»»

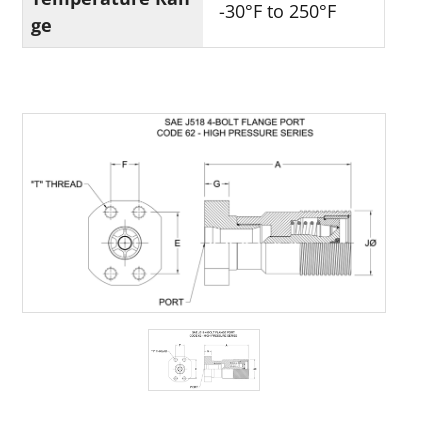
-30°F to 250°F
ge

««
»»

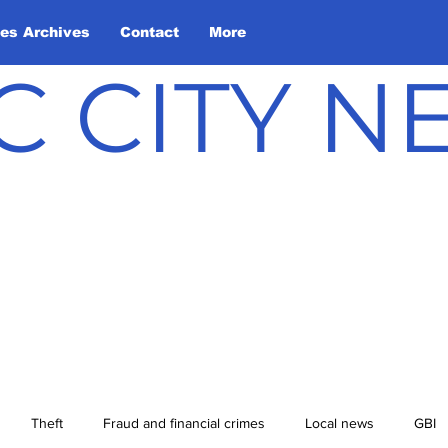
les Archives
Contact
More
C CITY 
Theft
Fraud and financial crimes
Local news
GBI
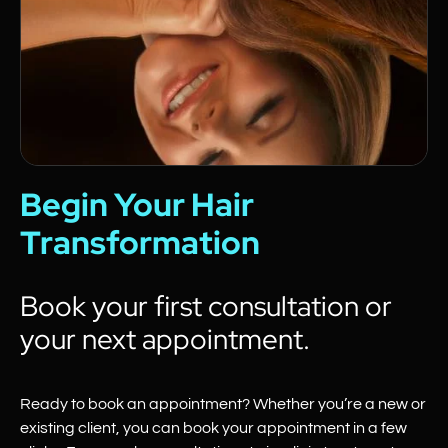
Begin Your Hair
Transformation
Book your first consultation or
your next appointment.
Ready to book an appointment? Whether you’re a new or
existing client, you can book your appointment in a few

««

_A FAZER_. Selecione na listagem todas as linhas em que aparece a palavra "appointment".

_RESPOSTA À TAREFA_.
your next appointment.
Ready to book an appointment? Whether you’re a new or
existing client, you can book your appointment in a few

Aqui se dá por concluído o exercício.